### Extracted entries:
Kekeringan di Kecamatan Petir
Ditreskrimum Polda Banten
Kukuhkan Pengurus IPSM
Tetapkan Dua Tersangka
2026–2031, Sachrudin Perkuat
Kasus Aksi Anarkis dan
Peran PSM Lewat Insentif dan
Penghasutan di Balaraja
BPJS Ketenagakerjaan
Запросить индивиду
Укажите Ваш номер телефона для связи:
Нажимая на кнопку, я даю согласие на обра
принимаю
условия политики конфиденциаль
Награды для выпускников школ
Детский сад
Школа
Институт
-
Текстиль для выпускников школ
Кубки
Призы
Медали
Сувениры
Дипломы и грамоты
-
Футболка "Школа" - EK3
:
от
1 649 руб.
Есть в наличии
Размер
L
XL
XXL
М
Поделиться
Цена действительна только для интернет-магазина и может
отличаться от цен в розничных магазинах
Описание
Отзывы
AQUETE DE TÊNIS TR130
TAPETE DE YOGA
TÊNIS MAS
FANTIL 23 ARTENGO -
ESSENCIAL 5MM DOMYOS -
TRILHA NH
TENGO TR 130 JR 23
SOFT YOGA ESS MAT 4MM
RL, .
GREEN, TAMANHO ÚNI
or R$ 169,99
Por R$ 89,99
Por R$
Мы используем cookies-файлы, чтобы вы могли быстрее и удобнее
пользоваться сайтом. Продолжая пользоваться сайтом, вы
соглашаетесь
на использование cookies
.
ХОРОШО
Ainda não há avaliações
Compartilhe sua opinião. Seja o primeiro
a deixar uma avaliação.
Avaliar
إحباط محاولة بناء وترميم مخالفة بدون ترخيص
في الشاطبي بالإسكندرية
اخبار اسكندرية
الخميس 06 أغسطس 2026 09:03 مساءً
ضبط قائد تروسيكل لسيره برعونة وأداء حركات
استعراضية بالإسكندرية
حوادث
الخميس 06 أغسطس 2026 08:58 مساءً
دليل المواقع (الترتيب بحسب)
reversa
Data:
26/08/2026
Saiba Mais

### Task:
Please give all the lines above again, exactly as they read.

### Solution to this problem:
Kekeringan di Kecamatan Petir
Ditreskrimum Polda Banten
Kukuhkan Pengurus IPSM
Tetapkan Dua Tersangka
2026–2031, Sachrudin Perkuat
Kasus Aksi Anarkis dan
Peran PSM Lewat Insentif dan
Penghasutan di Balaraja
BPJS Ketenagakerjaan
Запросить индивиду
Укажите Ваш номер телефона для связи:
Нажимая на кнопку, я даю согласие на обра
принимаю
условия политики конфиденциаль
Награды для выпускников школ
Детский сад
Школа
Институт
-
Текстиль для выпускников школ
Кубки
Призы
Медали
Сувениры
Дипломы и грамоты
-
Футболка "Школа" - EK3
:
от
1 649 руб.
Есть в наличии
Размер
L
XL
XXL
М
Поделиться
Цена действительна только для интернет-магазина и может
отличаться от цен в розничных магазинах
Описание
Отзывы
AQUETE DE TÊNIS TR130
TAPETE DE YOGA
TÊNIS MAS
FANTIL 23 ARTENGO -
ESSENCIAL 5MM DOMYOS -
TRILHA NH
TENGO TR 130 JR 23
SOFT YOGA ESS MAT 4MM
RL, .
GREEN, TAMANHO ÚNI
or R$ 169,99
Por R$ 89,99
Por R$
Мы используем cookies-файлы, чтобы вы могли быстрее и удобнее
пользоваться сайтом. Продолжая пользоваться сайтом, вы
соглашаетесь
на использование cookies
.
ХОРОШО
Ainda não há avaliações
Compartilhe sua opinião. Seja o primeiro
a deixar uma avaliação.
Avaliar
إحباط محاولة بناء وترميم مخالفة بدون ترخيص
في الشاطبي بالإسكندرية
اخبار اسكندرية
الخميس 06 أغسطس 2026 09:03 مساءً
ضبط قائد تروسيكل لسيره برعونة وأداء حركات
استعراضية بالإسكندرية
حوادث
الخميس 06 أغسطس 2026 08:58 مساءً
دليل المواقع (الترتيب بحسب)
reversa
Data:
26/08/2026
Saiba Mais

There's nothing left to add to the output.